▶ _SUPPLIED PASSAGE_
.....

Please use writeBundle(Bundle) instead. Flattens a Map into the parcel at the current dataPosition(), growing dataCapacity() if needed. The Map keys must be String objects. The Map values are written using writeValue(Object) and must follow the specification there. It is strongly recommended to use writeBundle(Bundle) instead of this method, since the Bundle class provides a type-safe API that allows you to avoid mysterious type errors at the point of marshalling.

So with the help of the comments in This Question I parceled using this code, note that I'm leaving the "easy" way commented in case somebody find it useful or have any comment on that :

    protected UserProfile(Parcel in) {
//        in.readMap(myMap, Object.class.getClassLoader());
        myMap = new HashMap<>();
        String[] array = in.createStringArray();
        Bundle bundle = in.readBundle(Object.class.getClassLoader());
        for (String s : array) {
            myMap.put(s, (Object) bundle.getParcelable(s));
        }
    }


    @Override
    public void writeToParcel(Parcel dest, int flags) {


    //        dest.writeMap(myMap);
            Bundle bundle = new Bundle();
            for (Map.Entry<String, Object> entry : myMap.entrySet()) {
                bundle.putParcelable(entry.getKey(), entry.getValue());
            }
            Set<String> keySet = myMap.keySet();
            String[] array = keySet.toArray(new String[keySet.size()]);
            dest.writeStringArray(array);
            dest.writeBundle(bundle);
        }

Why I want this, well at the moment my list contains less than 100 items but it could grow up to a 1000, I'm no Pro, but I believe that if I already know the key of the item I'm interested in will be always better than having to iterate over the list to find it. In the end my main problem was the usage of a Map, I did not know howto.

.....

▶ _COLLECTED DATA_
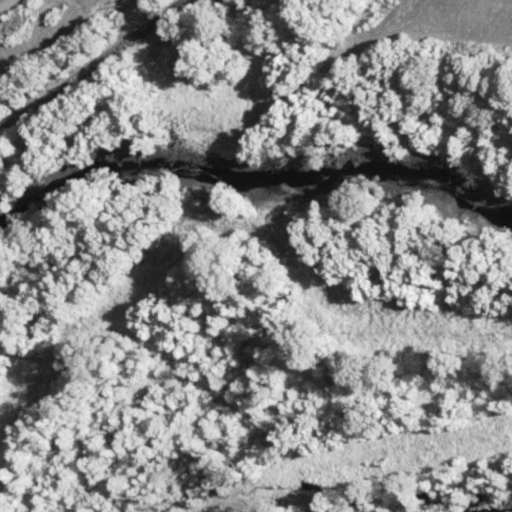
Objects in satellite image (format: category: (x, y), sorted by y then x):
railway: (88, 62)
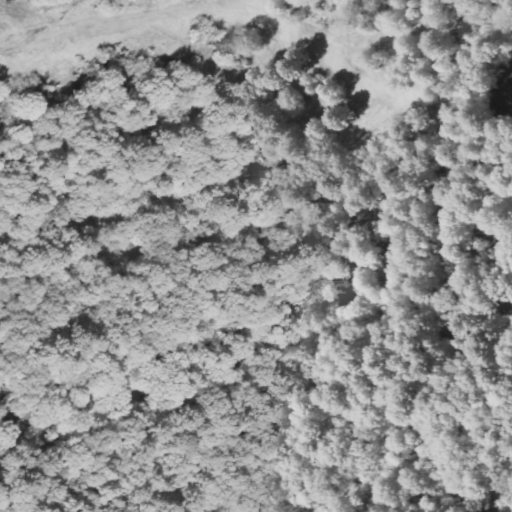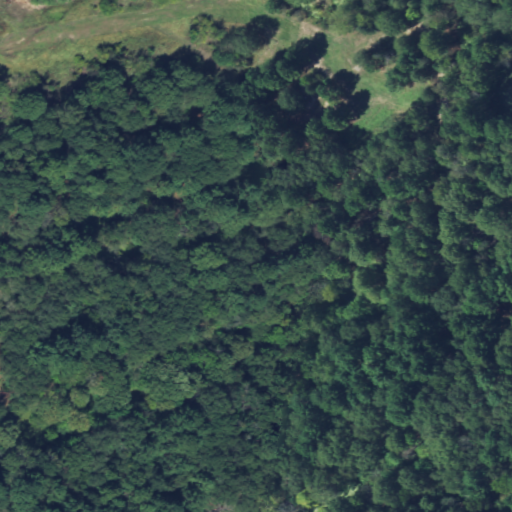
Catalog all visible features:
road: (297, 254)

.....

▶ _ACTIVITY A_
List every method named in the first paragraph of the passage on parceling a Map, giving each one only once.
▶ _ACTIVITY B_
From the passage on parceling a Map, return the stretch from "Why I want this, well" through "not know howto.", copied word for word.

▶ _RESPONSE BOX A_
writeBundle(Bundle), dataPosition(), dataCapacity(), writeValue(Object)

▶ _RESPONSE BOX B_
Why I want this, well at the moment my list contains less than 100 items but it could grow up to a 1000, I'm no Pro, but I believe that if I already know the key of the item I'm interested in will be always better than having to iterate over the list to find it. In the end my main problem was the usage of a Map, I did not know howto.